The expected output is every record below, transcribed exactly, with the pictures left out.

== Data to use

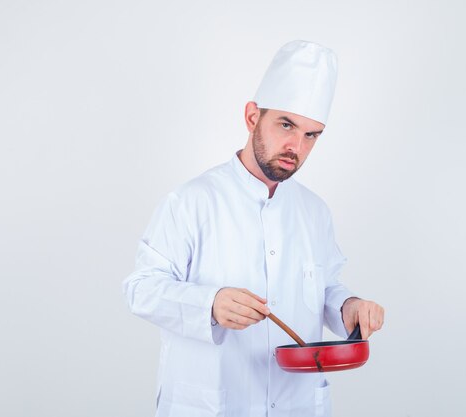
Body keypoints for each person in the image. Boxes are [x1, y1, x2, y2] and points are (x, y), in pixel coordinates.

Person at [123, 40, 385, 417]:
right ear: (251, 117)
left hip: (297, 403)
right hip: (211, 402)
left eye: (312, 135)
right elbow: (140, 289)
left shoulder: (315, 212)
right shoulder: (191, 201)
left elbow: (324, 286)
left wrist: (348, 306)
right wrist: (209, 304)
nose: (296, 145)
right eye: (286, 125)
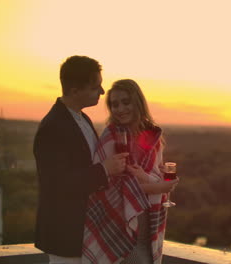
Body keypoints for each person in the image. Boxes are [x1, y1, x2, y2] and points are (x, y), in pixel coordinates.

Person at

====

- Output -
Body keypoints for each person in the image. Boxes are [x1, y1, x2, y2] and points are (x, y), in pixel coordinates.

Person at [123, 40, 385, 417]:
right ear: (251, 117)
left hip: (297, 403)
right hip: (211, 402)
left eye: (312, 135)
right elbow: (140, 289)
left shoulder: (315, 212)
right shoulder: (191, 201)
left elbow: (324, 286)
left wrist: (348, 306)
right wrist: (209, 304)
nose: (296, 145)
right eye: (286, 125)
Body keypoints for each person in the image. Boxes are [x1, y1, x2, y2] and points are (x, y), in pixel coordinates.

Person at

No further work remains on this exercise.